Statistical Disclosure Control Methods for Harmonised Protection of Census Data

Jaroslav Kraus

Statistical Disclosure Control Methods for Harmonised Protection of Census Data

Číslo: 4/2021
Periodikum: Demografie
DOI: 10.54694/dem.0285

Klíčová slova: population and housing census, statistical disclosure control (SDC), grids

Pro získání musíte mít účet v Citace PRO.

Přečíst po přihlášení

Anotace: The 2011 Population and Housing Census in the Czech Republic was accompanied by a significant change in the technology used to prepare course of the fieldwork, along with changes in how the data are processed and how the outputs are disseminated. Grids are regular polygon networks that divide the territory of country in a grid-like way/pattern into equally large territorial units, to which aggregate statistical data are assigned. The disadvantage of grids is that these are territorially small units that are often minimally populated. This mainly has implications for the protection of individual data, which is associated with statistical disclosure control (SDC).

The research question addressed in this paper is whether data protection (perturbation methods) leads to a change in the characteristics of the file either in terms of statistics of the whole file (i.e. for all grids) or in terms of spatial statistics, which indicate the spatial distribution of the analysed phenomenon. Two possible solutions to the issue of grid data protection are discussed. One comes from the Statistical Office of the European Communities (Eurostat) and the other from Cantabular, which is a product of the Sensible Code Company (SCC) based in Belfast.

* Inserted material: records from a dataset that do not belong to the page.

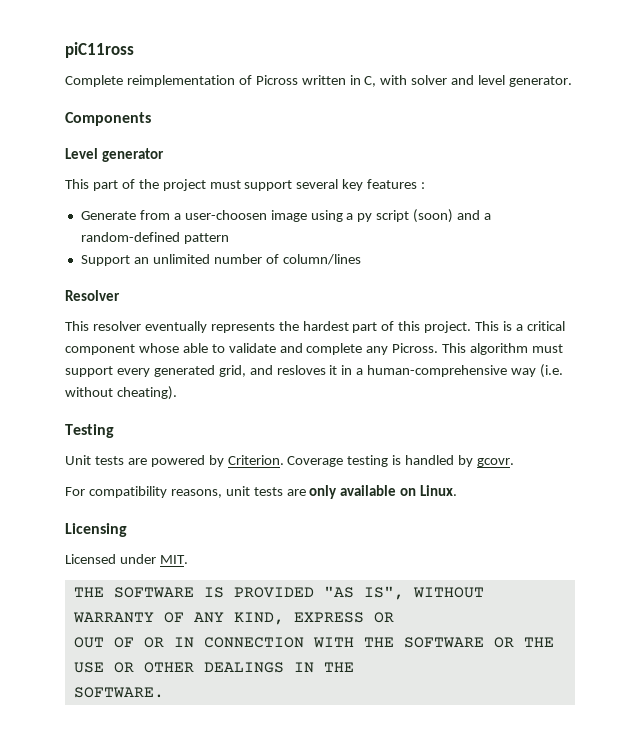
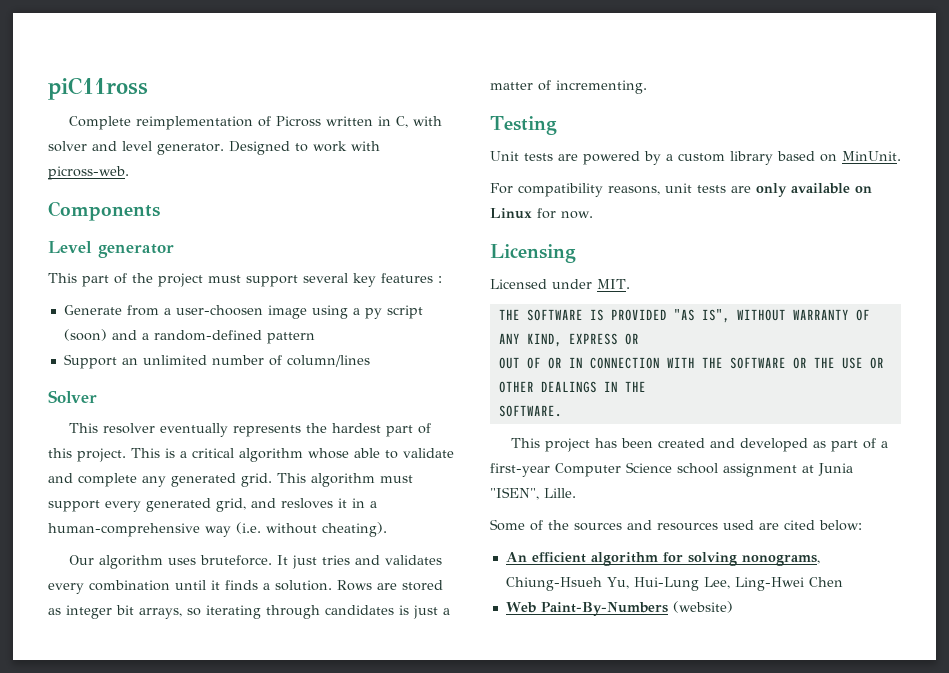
(573, 81) none -> [229,141,380,155] [48,166,129,180] Designed to work with picross-web.
[65,290,120,301] Resolver -> [48,390,97,403] Solver
[65,344,135,355] component -> [239,448,303,462] algorithm
[392,343,439,353] Picross. -> [171,473,272,487] generated grid.
(177, 393) none -> [68,555,442,569] [48,580,443,594] [48,605,450,619] [490,80,647,94] // Our algorithm uses bruteforce. It just tries and validates every combination until it finds a solution. Rows are stored as integer bit arrays, so iterating through candidates is just a matter of incrementing.
[227,455,515,467] Criterion. Coverage testing is handled by gcovr. -> [666,151,901,165] a custom library based on MinUnit.
[420,485,458,496] Linux. -> [490,208,593,219] Linux for now.
(164, 692) none -> [510,438,888,452] [490,462,853,477] [490,487,576,500] [490,519,862,531] [505,552,820,566] [505,577,843,591] [505,601,733,616] // This project has been created and developed as part of a first-year Computer Science school assignment at Junia "ISEN", Lille. // Some of the sources and resources used are cited below: // An efficient algorithm for solving nonograms, Chiung-Hsueh Yu, Hui-Lung Lee, Ling-Hwei Chen // Web Paint-By-Numbers (website)

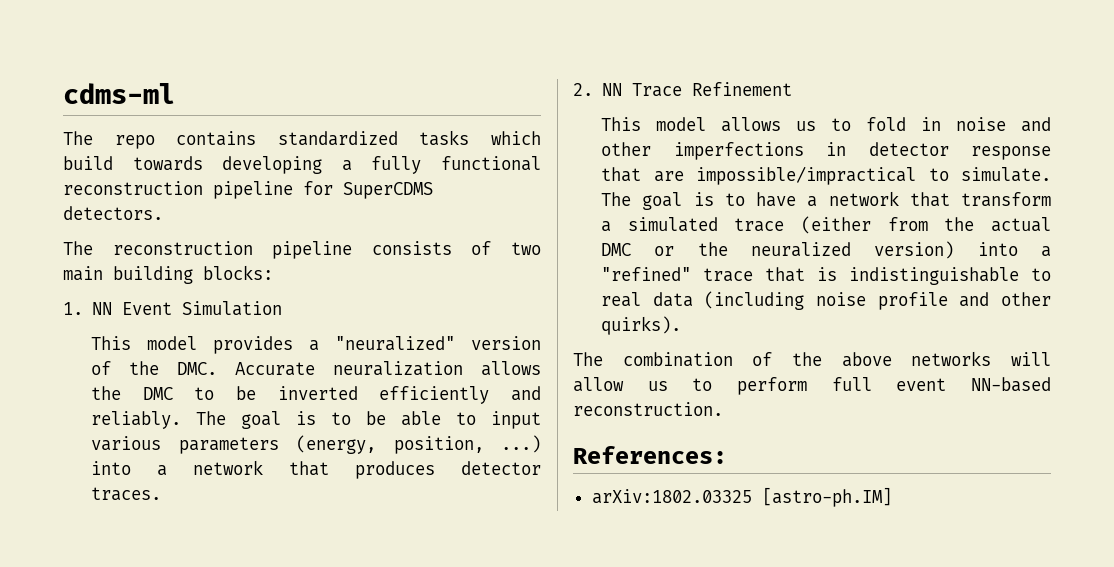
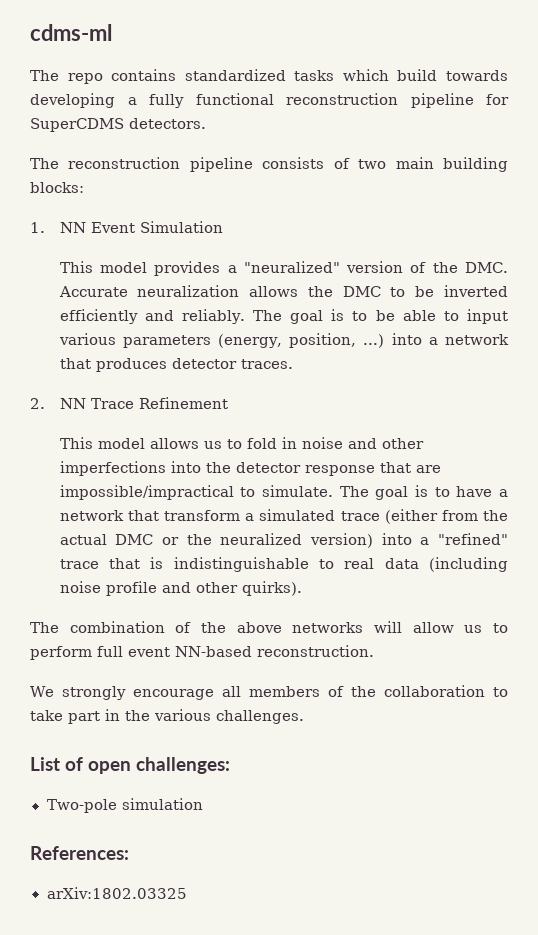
[826,142,847,156] in -> [170,461,231,473] into the
(723, 409) none -> [30,685,508,700] [30,709,304,724] [30,757,231,774] [46,798,203,813] // We strongly encourage all members of the collaboration to take part in the various challenges. // List of open challenges: // Two-pole simulation
[761,487,892,507] [astro-ph.IM] -> (187, 893) none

According to the Cantabular methodology, one variant was processed, while according to the Eurostat methodology, two variants were calculated, which differ by the parameter settings for maximum noise D and the variance of noise V. The results of the descriptive statistics show a difference in absolute differences when Cantabular and Europstat solutions are compared. In the case of other statistics, the results are fully comparable. This paper is devoted to one specific type of census output. The question is to what extent these results are relevant for other types of census outputs. They differ fundamentally in the number of dimensions (grids have only two dimensions). It would therefore be appropriate to use SDC procedures that allow greater flexibility in defining SDC parameters.